How can I tell python multiprocessing which pickle protocol should be used for serialization?
The problem is that I want to process a large pandas DataFrame in a parallel process using multiprocessing.Pool.apply_async
and I get the following error as a result:
OverflowError: cannot serialize a bytes object larger than 4 GiB
According to this link https://github.com/stan-dev/pystan/issues/197, the problem might be due to multiprocessing using the default version of pickle protocol (pickle.DEFAULT_PROTOCOL=3), while protocol=pickle.HIGHEST_PROTOCOL=4 can be used to avoid the problem.
Thank you for your help!
UPDATE:
The following solution candidate (based on the link referenced by @juanpa.arrivillaga)
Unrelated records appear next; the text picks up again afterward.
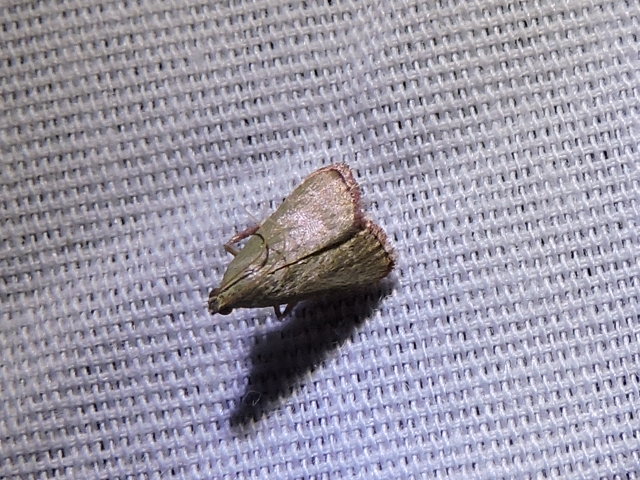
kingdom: Animalia
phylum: Arthropoda
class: Insecta
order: Lepidoptera
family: Pyralidae
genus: Arta
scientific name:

from multiprocessing.reduction import ForkingPickler
class ForkingPicklerHighest(ForkingPickler):
@classmethod
def dumps(cls, obj, protocol=None):
return ForkingPickler.dumps(obj, protocol=pickle.HIGHEST_PROTOCOL)
multiprocessing.connection._ForkingPickler = ForkingPicklerHighest
produces the following error:
struct.error: 'i' format requires -2147483648 <= number <= 2147483647
and so a better (i.e. working) solution is needed!